What you need to do »
Copy out each record that follows exactly, and omit any picture you find.

Supplied data »

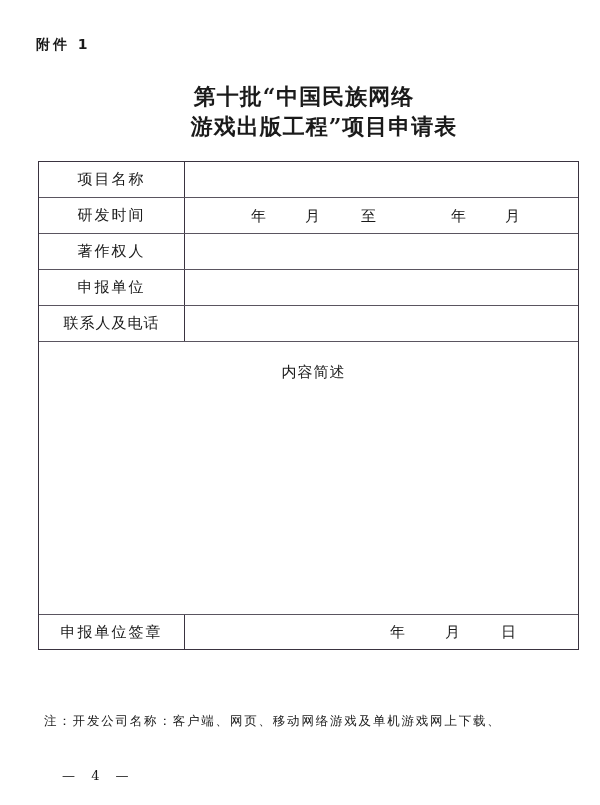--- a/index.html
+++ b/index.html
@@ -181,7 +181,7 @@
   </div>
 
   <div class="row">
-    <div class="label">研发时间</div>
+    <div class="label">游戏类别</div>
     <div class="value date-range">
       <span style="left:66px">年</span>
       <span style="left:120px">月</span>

Result for this exercise »
--- a/index.html
+++ b/index.html
@@ -181,7 +181,7 @@
   </div>
 
   <div class="row">
-    <div class="label">研发时间</div>
+    <div class="label">游戏类别</div>
     <div class="value date-range">
       <span style="left:66px">年</span>
       <span style="left:120px">月</span>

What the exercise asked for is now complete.